Op 18 februari 1564 verklaren wij Henrick van Beeck en Goijaert Willems, schepenen, dat voor ons zijn verschenen Jacop zoon wijlen Jacop Aerts oud ca. 20 jaar die ons te kennen heeft gegeven dat zijn vader Jacop en zijn moeder Dimpna dochter wijlen Jacop Hermans zijn komen te overlijden en dat hij hun enig kind is en daarom bezit heeft geerfd na dood van Jenneken weduwe van Jacop Hermans zijnde zijn grootmoeder, en wel een perceel deels heide en deels weide en akkerland, groot ca. 9 morgens, gelegen te Gestel in het Moerschot, b.p. de erfgenamen van Willem Arnts Loijen, Coel Gerits en meer anderen, de gemeijnte daar, Jacop Hermans. Genoemde Jacop zou dat perceel graag verkopen omdat er daarop diverse schulden drukken en wil het verkopen om er van te kunnen leven. Daarover is hij vastgenomen op de poort van Den Bosch en aldaar nog steeds verblijvend en het is hem onmogelijk om die schulden te voldoen omdat hij verder geen bezit heeft. Omdat hij nog minderjarig is kan hij het perceel niet verkopen niet voordat er voogden zijn benoemd. Nadat wij schepenen daarover hebben beraadslaagd en we daarvoor zijn gemachtigd volgens het keizerlijk octrooi als hertog van Brabant, met instemming hierbij van onze stadhouder Aert van der Ameijden, benoemen wij als voogden van Jacop de personen van Adriaen zoon wijlen Aert Peters wonend onder Den Dungen, die daarvoor door de stadhouder is gearresteerd, verder meester Peter van Middegael wonend te Gestel die daarvoor is opgeroepen, Jacop Rutten wonend onder Den Dungen daarvoor gearresteerd zijnde en Lauwrens Paridaens wonend te Gestel die daarvoor is opgeroepen. Wij geven hen volmacht om ten behoeve van Jacop dat perceel in het openbaar te verkopen, na 3 zondagee aankondigingen en de overdracht ervan behoorlijk te laten vastleggen in de stad Den Bosch of elders. Met het geld ervan dienen de schulden te worden afbetaald en het restant door de voogden aan te wenden voor genoemde Jacop, diens vrouw en het kind van zijn vrouw, zoals voogen dat behoren te doen. Verder dienen de voogden daar later rekenschap over af te leggen, voor schepenen van Gestel, hetgeen die voogden hier ook onder ede beloven te doen. Akte is voorzien van het schependomszegel.
Op 3 maart 1564 verklaren wij Peter Schuermans en Goijaert Willems van de Merendonck, schepenen, dat voor ons is verschenen Adriaen zoon wijlen Aernt Peters en meester Peter van Middegael, Jan Jacop Rutten Rutten en Lauwrens Paridaans als aangestelde voogden over Jacop zoon wijlen Jacop Arnts die nog minderjarig is, door wijlen Jacop verwekt bij diens vrouw Dimpna dochter wijlen Jacop Hermans, en verkopen aan Goijaert en Antonis zoons wijlen Anthonis Goijaerts ten hunnen behoeve en ten behoeve van hun broer Adriaen, een stuk land, deels heide en deels akkerland, alhier gelegen in het Moerschot, b.p. Coel Gerits en meer anderen, de gemeenschappelijke straat. De voogden zijn hiervoor gemachtigd volgens de voogdijbrief d.d. 18 februaru 1564. De verkopers beloven de verkoop gestand te doen en alle lasten daarin af te handelen, behalve aan de heer van Herlaer op St. Michielsdag als grondchijns 2 oude groten. Akte is voorzien van het schependomszegel.

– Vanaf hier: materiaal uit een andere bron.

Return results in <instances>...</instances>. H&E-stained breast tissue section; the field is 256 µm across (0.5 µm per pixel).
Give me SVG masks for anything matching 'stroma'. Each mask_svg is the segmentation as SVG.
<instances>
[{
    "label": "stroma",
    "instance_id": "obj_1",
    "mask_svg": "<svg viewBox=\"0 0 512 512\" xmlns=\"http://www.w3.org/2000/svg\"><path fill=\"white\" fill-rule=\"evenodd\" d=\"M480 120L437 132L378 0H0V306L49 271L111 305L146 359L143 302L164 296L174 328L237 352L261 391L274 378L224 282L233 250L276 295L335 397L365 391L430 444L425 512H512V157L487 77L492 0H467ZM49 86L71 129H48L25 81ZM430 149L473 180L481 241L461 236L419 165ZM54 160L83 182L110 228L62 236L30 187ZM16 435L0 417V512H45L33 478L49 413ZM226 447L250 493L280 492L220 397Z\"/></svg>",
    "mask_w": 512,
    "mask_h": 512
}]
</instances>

Op 13 maart 1564 verklaren wij Peter Schuermans en Goijaert Willems van de Merendonck, schepenen, dat voor ons is verschenen Adriaen zoon wijlen Aernt Peters en meester Peter van Midedegael, Jan Jacop Rutten en Lauwrens Paridaans als aangestelde voogden over Jacop zoon wijlen Jacop Arnts die nog minderjarig is, door wijlen Jacop verwekt bij diens vrouw Dimpna dochter wijlen Jacop Hermans, en verkopen aan Jan zoon wijlen Danck Dancken een stuk land, deels weiland en heide, gelegen te Gestel dat eigendom van deze Jacop is, b.p. Willem Aerts Loijen, Coel Gerits en meer anderen, Jacop Hermans, een heiveld van genoemde Jacop Jacop Aerts. De voogden zijn voor de verkoop gemachtigd volgens de voogdijbrief d.d. 18 februari 1564 en ze beloven de verkoop gestand te doen en alle lasten daarin af te handelen. Akte is voorzien van het schependomszegel.